§ OBIETTIVI
• a. Puoi riassumere in due frasi il brano sullo specchio nero?
• b. Puoi riprendere il brano sullo specchio nero e proseguirlo subito dopo la sua ultima frase?

====== SEZIONE DI TESTO

Ma ora, nel pieno degli anni ’80, Judy (Mia Tomlinson) è diventata una ragazza adulta, forse a livello di una medium potente come lo era nel 1966 Lorraine. Con voci dall’aldilà che ormai la affliggono quotidianamente, anche se non riesce a confessarlo alla madre per paura di spaventarla. Vive insieme al timido Tony (Ben Hardy), che per uno strano scherzo del destino è un ex poliziotto proprio come lo era suo padre. Lui ha saputo da subito capire e aiutarla nella sua sia strana condizione, è innamorato dal primo momento che l’ha vista e oggi è impacciatissimo all’idea di essere presentato a tutta la famiglia, per la ricorrenza del compleanno di Ed.
Judy ha ormai la stessa età di quando la madre ha incontrato lo specchio nero per la prima volta. L’artefatto, intanto, di rigattiere in rigattiere e di tragedia in tragedia, è finito in Pennsylvania, nella casetta di periferia di una grossa zona industriale in cui vivono, piuttosto stretti, gli 8 membri della famiglia Smurl. È stato comprato a prezzo bassissimo con l’idea futura di restaurarlo, ma intanto è stato subito impacchettato e offerto come regalo di cresima per la figlia maggiore. Un regalo sgradito e inquietante, al punto che nottetempo le ragazze hanno provato a disfarsene affidandolo come “ingombrante” agli uomini della nettezza urbana. Ma proprio mentre lo specchio è finito tra le fauci del tritarifiuti, la ragazzina ha iniziato inspiegabilmente a vomitare sangue misto a pezzi di vetro, finendo in ospedale. Sono seguiti per tutta la famiglia giorni inquietanti e carichi di rumori, voci, apparizioni spettrali: fenomeni così terrificanti e numerosi che presto sono arrivati alla stampa, trasformando la piccola abitazione degli Smurl come la casa più infestata d’America. Una situazione che non è sfuggita a Padre Gordon (Steve Coulter), lo storico amico e collaboratore dei coniugi Warren, che proprio durante la festa di compleanno di Ed, tra un torneo di ping pong e la grigliata del gruppo di investigazione soprannaturale prova a proporre un intervento alla coppia.

============
====== VOCI ELENCATE

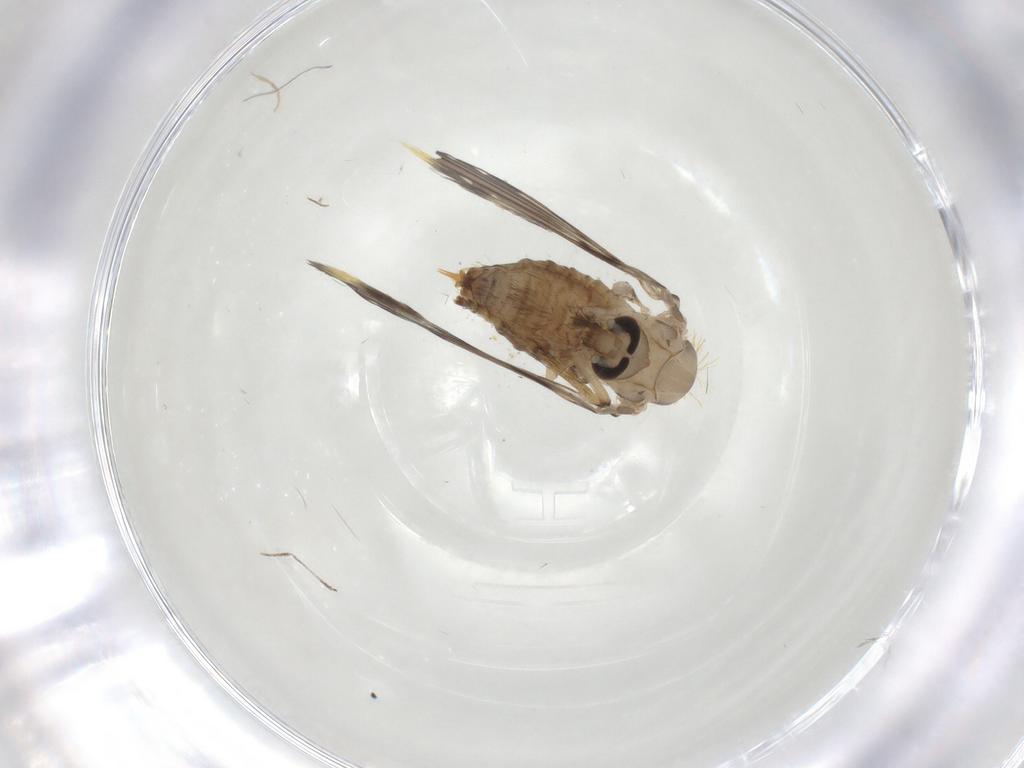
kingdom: Animalia
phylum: Arthropoda
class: Insecta
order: Diptera
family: Psychodidae
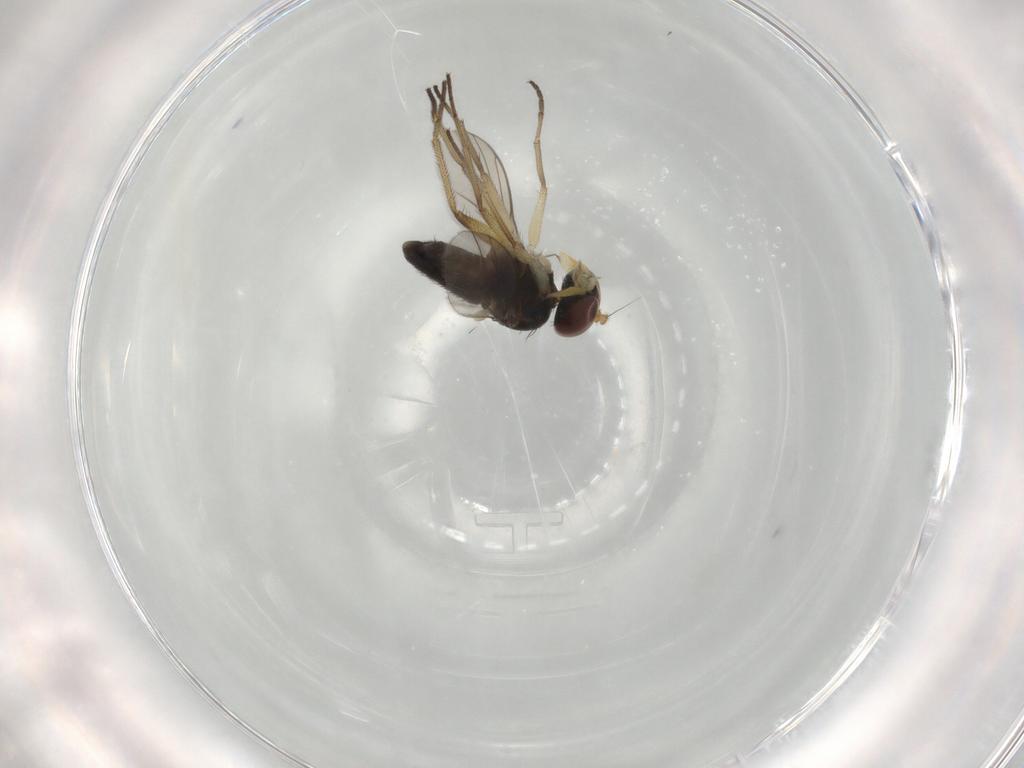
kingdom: Animalia
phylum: Arthropoda
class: Insecta
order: Diptera
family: Dolichopodidae
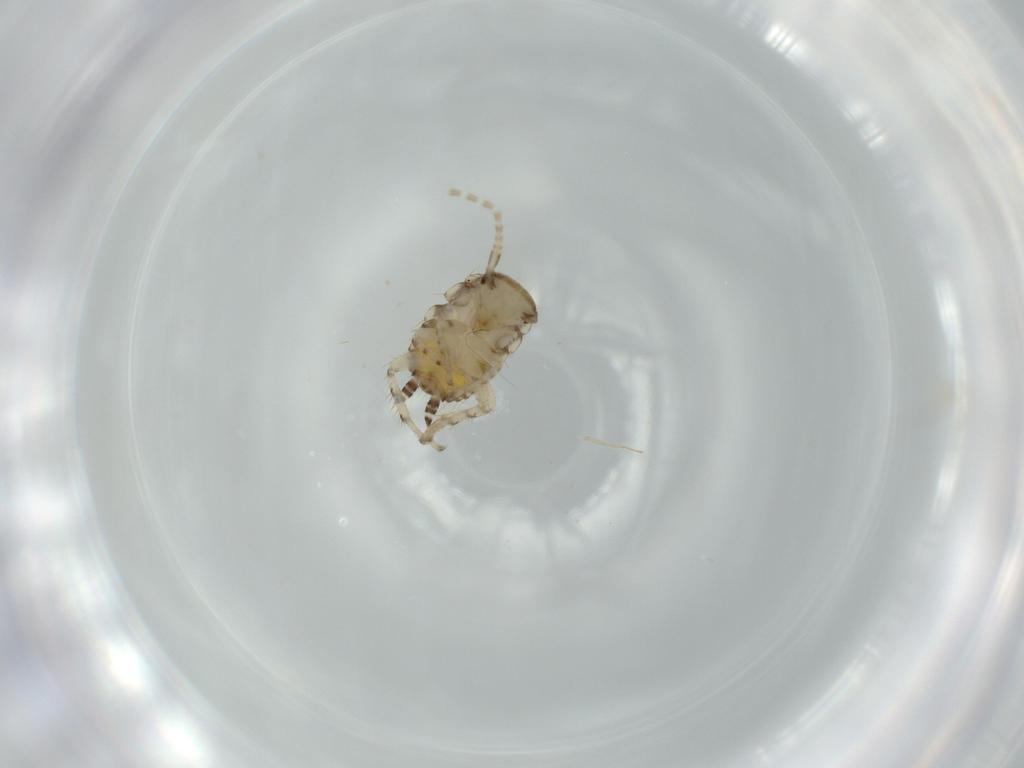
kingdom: Animalia
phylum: Arthropoda
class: Insecta
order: Blattodea
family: Ectobiidae
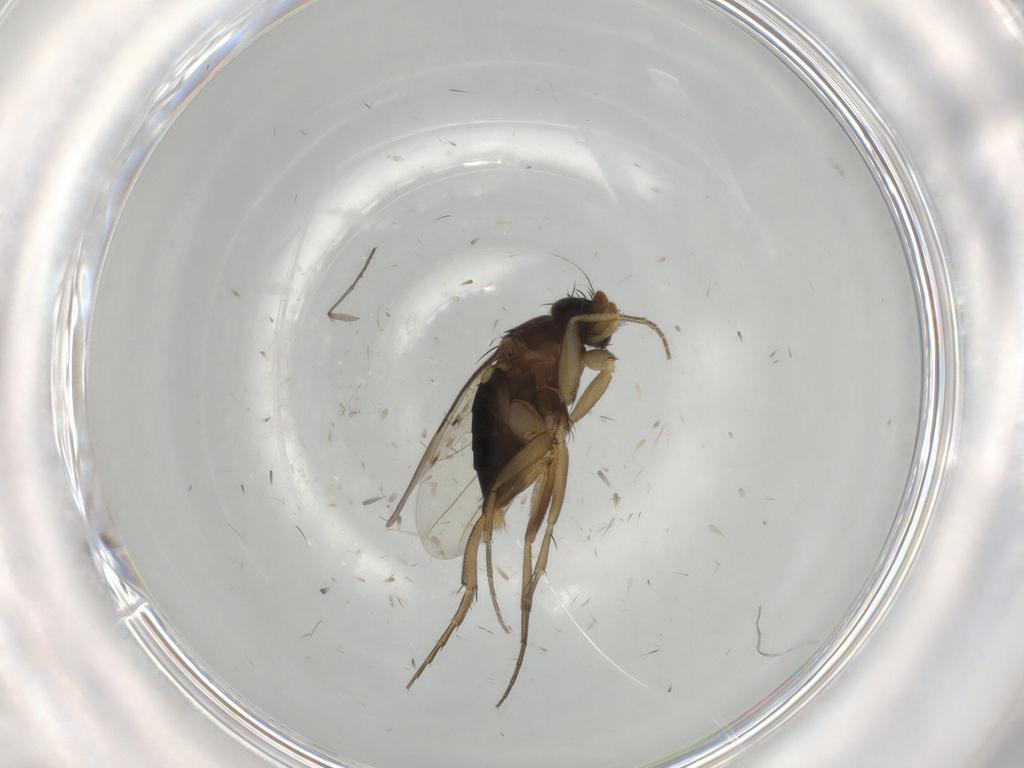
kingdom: Animalia
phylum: Arthropoda
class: Insecta
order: Diptera
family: Phoridae
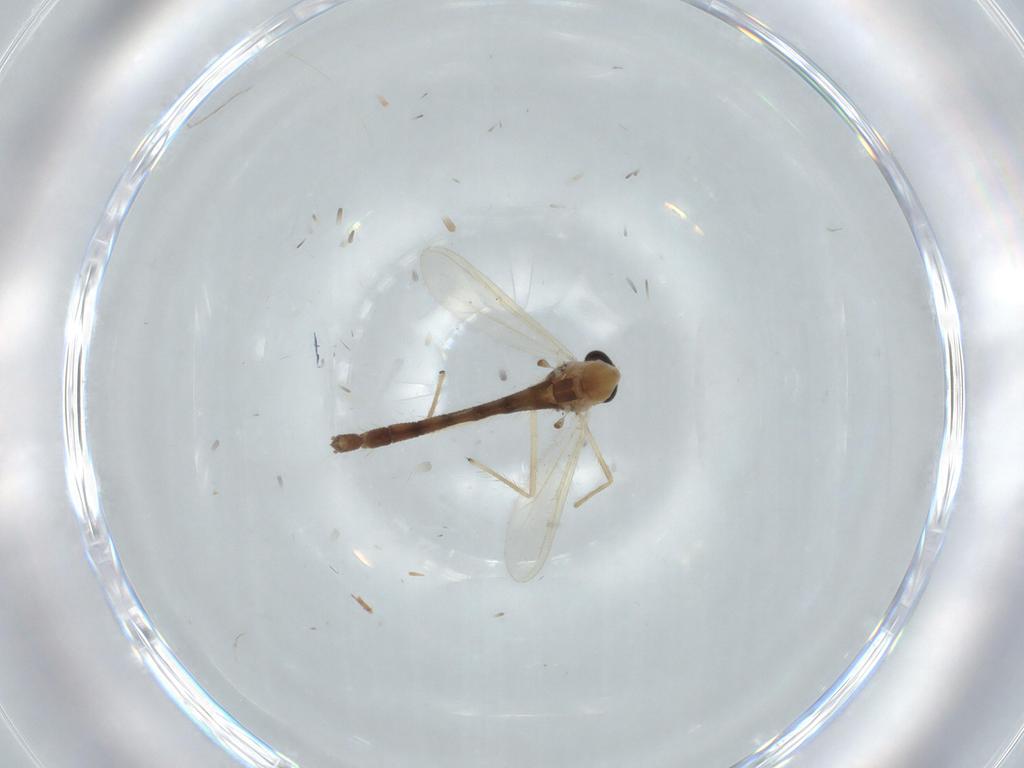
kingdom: Animalia
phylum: Arthropoda
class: Insecta
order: Diptera
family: Chironomidae
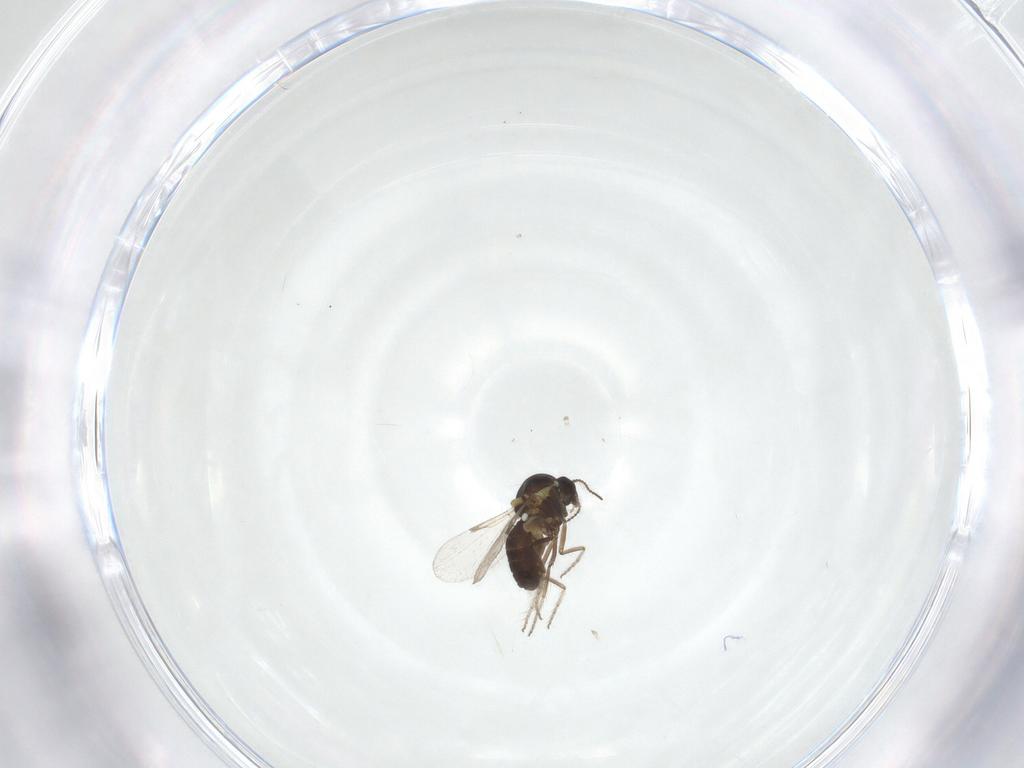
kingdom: Animalia
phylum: Arthropoda
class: Insecta
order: Diptera
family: Ceratopogonidae
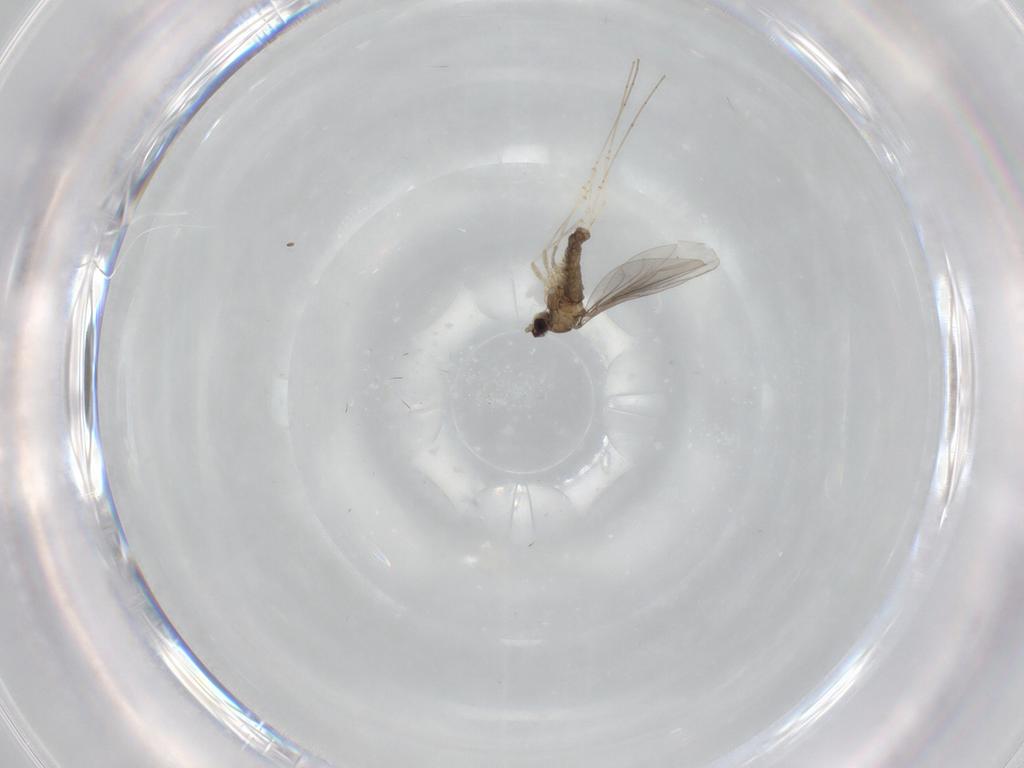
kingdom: Animalia
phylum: Arthropoda
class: Insecta
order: Diptera
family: Cecidomyiidae
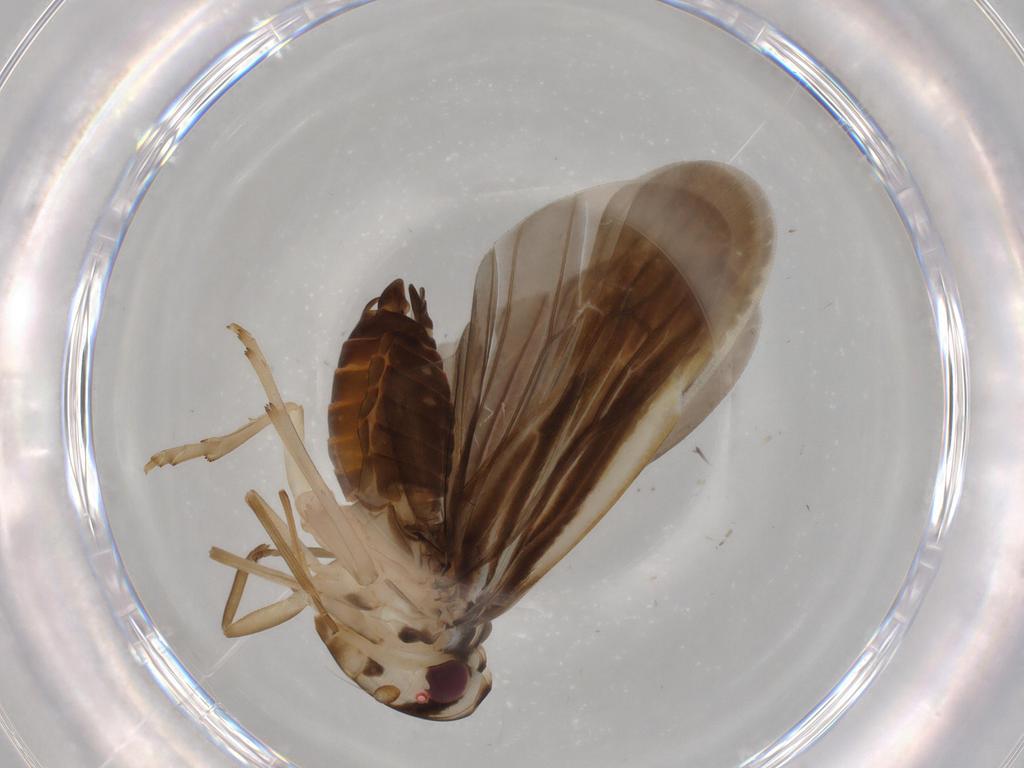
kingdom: Animalia
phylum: Arthropoda
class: Insecta
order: Hemiptera
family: Achilidae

============

§ RISPOSTE AI COMPITI
• a. Negli anni ’80 Judy è una ragazza adulta tormentata ogni giorno da voci dall’aldilà e vive con Tony, un ex poliziotto innamorato di lei che sta per essere presentato alla famiglia in occasione del compleanno di Ed. Intanto lo specchio nero è arrivato in Pennsylvania a casa degli Smurl, dove la figlia maggiore ha vomitato sangue misto a vetro e la famiglia ha subito fenomeni spettrali finiti sulla stampa, tanto che Padre Gordon propone un intervento alla coppia durante la festa di Ed.

• b.
Ma ormai Ed (Patrick Wilson) e Lorraine (Vera Farmiga) si sentono troppo vecchi e malandati per affrontare un nuovo caso. Anche se lo nega, Ed ha grossi problemi al cuore da anni, dopo l’ultimo tragico “scontro” con il soprannaturale. I due si sono ritirati da anni dall’attività di indagine e dagli ultimi convegni appare evidente che l’interesse e la credibilità del loro lavoro non vengono più presi in grande considerazione. Ormai si sentono come vecchi comici del Saturnday Night Live, con giusto ogni tanto qualche avventore ancora interessato a fare un giro nel loro “museo degli oggetti maledetti”, magari per dare una sbirciata alla terribile bambola maledetta Annabelle. Hanno ormai appeso bibbia e crocefisso al chiodo. Per Judy però è diverso. L’urgenza di aiutare il prossimo, che potrebbe in parte aiutarla a stare meglio, la fa subito interessare alla storia degli Smurl. Senza dire una parola a nessuno parte così verso la Pennsylvania per incontrare la famiglia.
Questo darà il via a una battaglia terribile con le forze dell’aldilà.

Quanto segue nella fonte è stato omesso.